▶ _DIRECTIONS FOR THIS TASK_
Pull out the lines of the data below from the line with "What is the" to the line with "Rank the categories", both included, and reproduce them without any change.

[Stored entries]

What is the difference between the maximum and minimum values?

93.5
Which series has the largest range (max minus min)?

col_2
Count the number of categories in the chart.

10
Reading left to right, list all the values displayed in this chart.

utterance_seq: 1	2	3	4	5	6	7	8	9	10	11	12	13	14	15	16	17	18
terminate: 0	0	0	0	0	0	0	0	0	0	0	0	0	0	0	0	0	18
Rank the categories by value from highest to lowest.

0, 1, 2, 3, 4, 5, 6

==

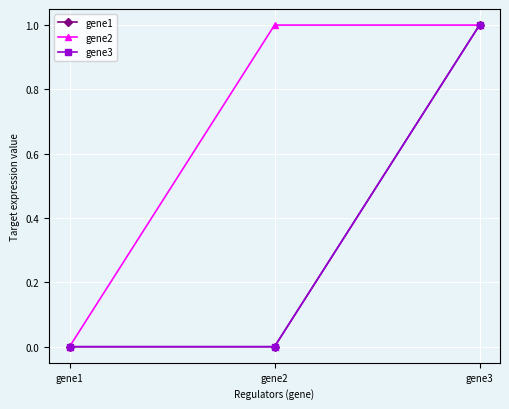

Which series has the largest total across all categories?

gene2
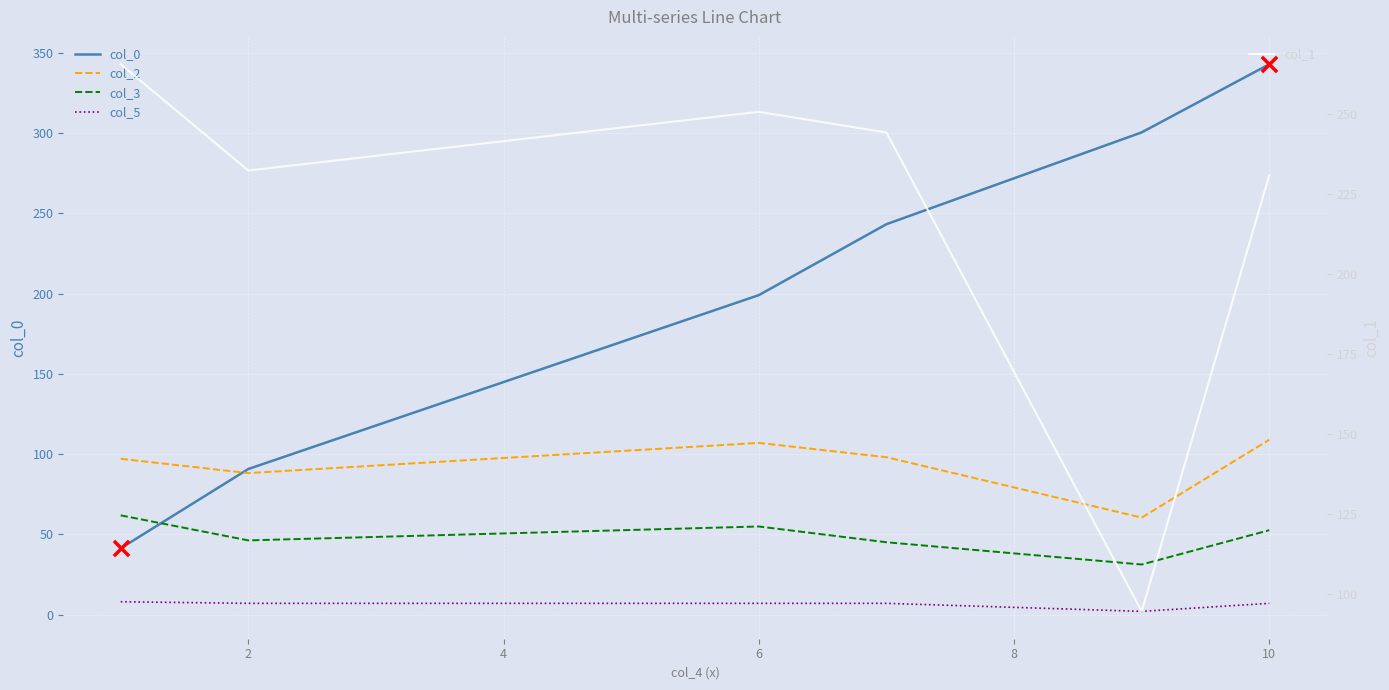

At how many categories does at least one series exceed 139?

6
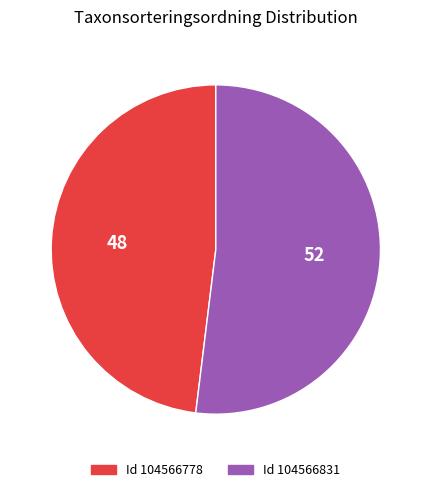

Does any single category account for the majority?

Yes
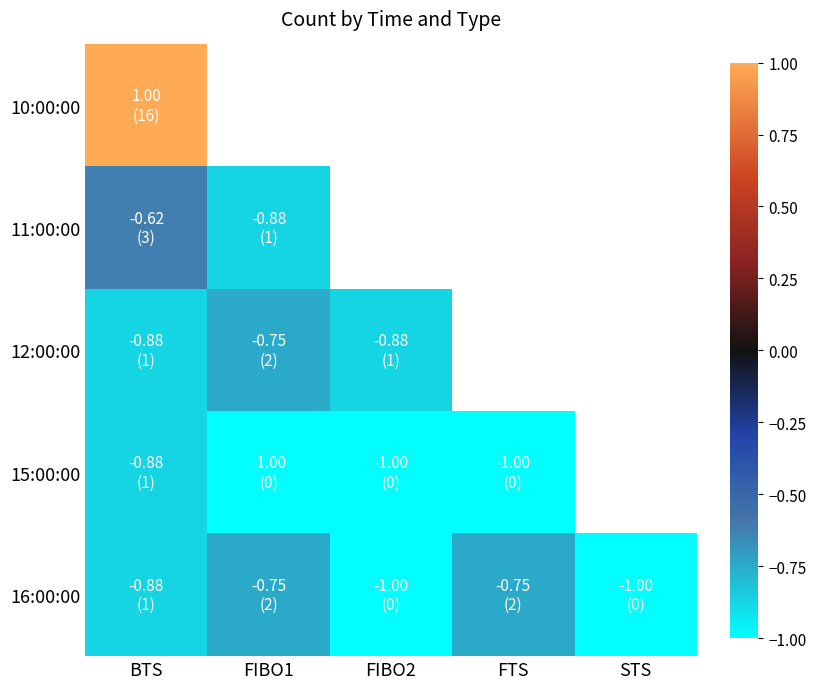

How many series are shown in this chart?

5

▶ _TASK ANSWER_
What is the difference between the maximum and minimum values?

93.5
Which series has the largest range (max minus min)?

col_2
Count the number of categories in the chart.

10
Reading left to right, list all the values displayed in this chart.

utterance_seq: 1	2	3	4	5	6	7	8	9	10	11	12	13	14	15	16	17	18
terminate: 0	0	0	0	0	0	0	0	0	0	0	0	0	0	0	0	0	18
Rank the categories by value from highest to lowest.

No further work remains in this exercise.